Letters and photos are the backbone of that connection. They are something your person can keep, read again on a hard night, and hold as proof that home has not let go, and they can follow your person wherever they are sent. InmateAid can help you send physical mail and photos to your loved one, printed and delivered the right way so it reaches them inside. Use it to send pictures of family, words of encouragement, or simply a reminder that someone is fighting for them on the outside. That steady contact, alongside a good lawyer, is the most practical support you can give while the case moves forward.
Frequently asked questions
Is there an ICE detention center in Delaware?
No. Delaware has no immigration detention facility of its own. People detained by ICE in Delaware are taken out of state, most often to the Philadelphia area or elsewhere in Pennsylvania.
Where are ICE detainees from Delaware taken?
Common destinations are the Federal Detention Center in Philadelphia, run by the federal Bureau of Prisons, and the Moshannon Valley Processing Center in Philipsburg, Pennsylvania, a large private immigration detention center.

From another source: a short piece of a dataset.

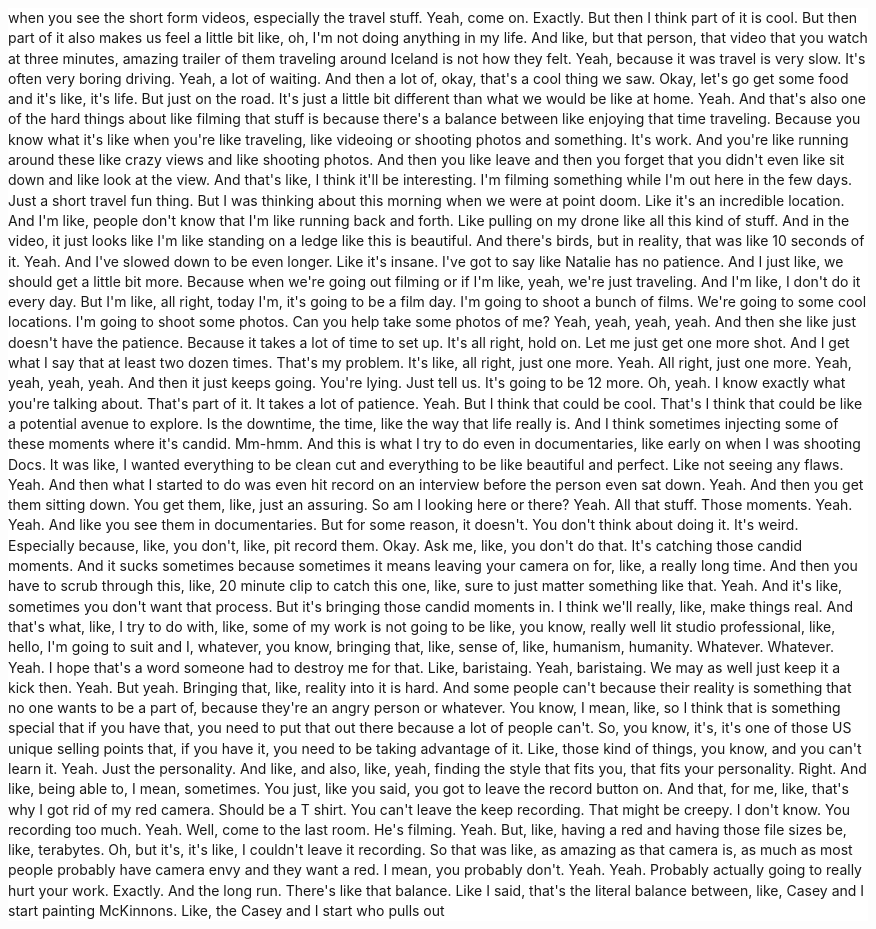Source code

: when you see the short form videos, especially the travel stuff. Yeah, come on. Exactly. But then I think part of it is cool. But then part of it also makes us feel a little bit like, oh, I'm not doing anything in my life. And like, but that person, that video that you watch at three minutes, amazing trailer of them traveling around Iceland is not how they felt. Yeah, because it was travel is very slow. It's often very boring driving. Yeah, a lot of waiting. And then a lot of, okay, that's a cool thing we saw. Okay, let's go get some food and it's like, it's life. But just on the road. It's just a little bit different than what we would be like at home. Yeah. And that's also one of the hard things about like filming that stuff is because there's a balance between like enjoying that time traveling. Because you know what it's like when you're like traveling, like videoing or shooting photos and something. It's work. And you're like running around these like crazy views and like shooting photos. And then you like leave and then you forget that you didn't even like sit down and like look at the view. And that's like, I think it'll be interesting. I'm filming something while I'm out here in the few days. Just a short travel fun thing. But I was thinking about this morning when we were at point doom. Like it's an incredible location. And I'm like, people don't know that I'm like running back and forth. Like pulling on my drone like all this kind of stuff. And in the video, it just looks like I'm like standing on a ledge like this is beautiful. And there's birds, but in reality, that was like 10 seconds of it. Yeah. And I've slowed down to be even longer. Like it's insane. I've got to say like Natalie has no patience. And I just like, we should get a little bit more. Because when we're going out filming or if I'm like, yeah, we're just traveling. And I'm like, I don't do it every day. But I'm like, all right, today I'm, it's going to be a film day. I'm going to shoot a bunch of films. We're going to some cool locations. I'm going to shoot some photos. Can you help take some photos of me? Yeah, yeah, yeah, yeah. And then she like just doesn't have the patience. Because it takes a lot of time to set up. It's all right, hold on. Let me just get one more shot. And I get what I say that at least two dozen times. That's my problem. It's like, all right, just one more. Yeah. All right, just one more. Yeah, yeah, yeah, yeah. And then it just keeps going. You're lying. Just tell us. It's going to be 12 more. Oh, yeah. I know exactly what you're talking about. That's part of it. It takes a lot of patience. Yeah. But I think that could be cool. That's I think that could be like a potential avenue to explore. Is the downtime, the time, like the way that life really is. And I think sometimes injecting some of these moments where it's candid. Mm-hmm. And this is what I try to do even in documentaries, like early on when I was shooting Docs. It was like, I wanted everything to be clean cut and everything to be like beautiful and perfect. Like not seeing any flaws. Yeah. And then what I started to do was even hit record on an interview before the person even sat down. Yeah. And then you get them sitting down. You get them, like, just an assuring. So am I looking here or there? Yeah. All that stuff. Those moments. Yeah. Yeah. And like you see them in documentaries. But for some reason, it doesn't. You don't think about doing it. It's weird. Especially because, like, you don't, like, pit record them. Okay. Ask me, like, you don't do that. It's catching those candid moments. And it sucks sometimes because sometimes it means leaving your camera on for, like, a really long time. And then you have to scrub through this, like, 20 minute clip to catch this one, like, sure to just matter something like that. Yeah. And it's like, sometimes you don't want that process. But it's bringing those candid moments in. I think we'll really, like, make things real. And that's what, like, I try to do with, like, some of my work is not going to be like, you know, really well lit studio professional, like, hello, I'm going to suit and I, whatever, you know, bringing that, like, sense of, like, humanism, humanity. Whatever. Whatever. Yeah. I hope that's a word someone had to destroy me for that. Like, baristaing. Yeah, baristaing. We may as well just keep it a kick then. Yeah. But yeah. Bringing that, like, reality into it is hard. And some people can't because their reality is something that no one wants to be a part of, because they're an angry person or whatever. You know, I mean, like, so I think that is something special that if you have that, you need to put that out there because a lot of people can't. So, you know, it's, it's one of those US unique selling points that, if you have it, you need to be taking advantage of it. Like, those kind of things, you know, and you can't learn it. Yeah. Just the personality. And like, and also, like, yeah, finding the style that fits you, that fits your personality. Right. And like, being able to, I mean, sometimes. You just, like you said, you got to leave the record button on. And that, for me, like, that's why I got rid of my red camera. Should be a T shirt. You can't leave the keep recording. That might be creepy. I don't know. You recording too much. Yeah. Well, come to the last room. He's filming. Yeah. But, like, having a red and having those file sizes be, like, terabytes. Oh, but it's, it's like, I couldn't leave it recording. So that was like, as amazing as that camera is, as much as most people probably have camera envy and they want a red. I mean, you probably don't. Yeah. Yeah. Probably actually going to really hurt your work. Exactly. And the long run. There's like that balance. Like I said, that's the literal balance between, like, Casey and I start painting McKinnons. Like, the Casey and I start who pulls out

People may also be held in Pennsylvania county jails or transferred farther away.
How do I find someone detained by ICE in Delaware?
Use the free Online Detainee Locator System at locator.ice.gov, searching by the nine digit A-Number or by full name, country of birth, and date of birth. Because people are moved quickly and sometimes more than once, check again regularly. People under 18 do not appear in the locator.
Does Delaware cooperate with ICE?
Delaware has passed laws limiting cooperation. State law bars law enforcement agencies from entering into agreements with ICE to enforce immigration laws or share related data, and restricts civil immigration arrests in places like courthouses. ICE still conducts its own enforcement in the state.
Can someone be released from ICE detention on bond?
Sometimes. An immigration judge can set bond for people who are eligible, and it can then be paid for release while the case continues. Others are subject to mandatory detention and cannot get bond. An immigration attorney can determine which applies.